Both her children who were home-schooled are avid tennis players. Although Josheb has shifted his attention into New Media Computer Arts, her mother’s guidance and dream is still with him. He recently won in an international Adobe competition participated by about 4,000 enthusiasts and developers. “He may well be getting top honors, too,” she said.
As for her 14-year-old daughter Isabelle, she is into tennis. A tennis champion in the making like American Serena Williams or Russian Maria Sharapova, she was asked. “Maybe,” she quipped, “but it is up to her and I will respect her decision.”
She plans to launch a solo album after this concert. “The recordings I have now now are the duo performances that I have done with my partner Raul Sunico,” Arrieta said.
Raul Sunico, a celebrated pianist and respected pedagogue is now the president of the Cultural Center of the Philippines.

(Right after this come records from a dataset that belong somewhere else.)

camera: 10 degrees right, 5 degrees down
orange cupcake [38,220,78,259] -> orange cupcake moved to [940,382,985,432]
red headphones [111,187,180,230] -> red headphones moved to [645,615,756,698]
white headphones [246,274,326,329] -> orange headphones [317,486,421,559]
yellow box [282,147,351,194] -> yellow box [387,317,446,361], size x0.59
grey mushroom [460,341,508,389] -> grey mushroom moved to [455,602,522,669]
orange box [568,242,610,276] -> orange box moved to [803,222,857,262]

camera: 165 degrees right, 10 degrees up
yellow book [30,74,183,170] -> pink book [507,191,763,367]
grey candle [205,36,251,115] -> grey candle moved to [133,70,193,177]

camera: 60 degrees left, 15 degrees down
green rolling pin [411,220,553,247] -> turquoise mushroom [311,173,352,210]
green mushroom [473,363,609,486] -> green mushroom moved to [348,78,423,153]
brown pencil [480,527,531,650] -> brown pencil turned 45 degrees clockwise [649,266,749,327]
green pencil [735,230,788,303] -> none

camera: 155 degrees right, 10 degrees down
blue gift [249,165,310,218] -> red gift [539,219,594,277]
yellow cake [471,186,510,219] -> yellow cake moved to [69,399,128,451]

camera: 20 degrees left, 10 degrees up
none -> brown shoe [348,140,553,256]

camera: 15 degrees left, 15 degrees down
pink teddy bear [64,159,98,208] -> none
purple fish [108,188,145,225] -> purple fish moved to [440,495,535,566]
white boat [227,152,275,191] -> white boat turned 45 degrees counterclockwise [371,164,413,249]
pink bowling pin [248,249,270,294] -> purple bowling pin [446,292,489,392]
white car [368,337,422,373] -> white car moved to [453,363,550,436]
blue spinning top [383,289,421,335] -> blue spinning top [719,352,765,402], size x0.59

He oversees the artistic programs of the CCP resident companies, such as Ballet Philippines, Tanghalang Pilipino, Ramon Obusan Folkloric Group, Philippine Madrigal Singers, Philippine Ballet Theater, Philippine Philharmonic Orchestra, UST Symphony Orchestra, and the Bayanihan Philippine National Dance Company.
He and another concert pianist, Rene Dalandan, were kind of buddies with Arrieta in the late 80s. While Sunico was finishing his doctoral studies at the New York University, Arrieta and Dalandan were classmates in furthering their professional studies at the Manhattan School of Music in the early ’90s.
Dalandan spoke highly of Arrieta and described her as “extremely committed to her studies”. “She was very studious,” he said. Both he and Arrieta performed in a benefit concert for the Metropolitan Opera House in 1989. Later, they had a four-piano concert which included Sunico, Arrieta, Dalandan and Corazon Kabayao, which wowed the audience. “It was so exciting performing together,” Dalandan mused.
Dalandan is now a full-time music teacher at Pearl River Middle School in Orangeburg, New York for the past 10 years. He recently returned to the concert stage, performing three piano concerts with FilHarmonika Orchestra under Gerard Salonga in 2011, and then, recently a duo piano concert with Marites Fernandez at the CCP last August 23rd.
As far as compositions, Arrieta said she was the lyricist of the hit tune Ewan sang by the Apo Hiking Society and music by Louie Ocampo. It won 2nd prize at the 1979 Metro Manila Song Festival.
“I am fortunate to have been trained both in Russia and the U.S. It influenced my artistic growth from both sides of the musical world,” she said towards the end of the interview.
Arrieta is on her way to an encore performance, which many of her fans, friends and family, have been waiting for years to happen and would love to see her perform again and again.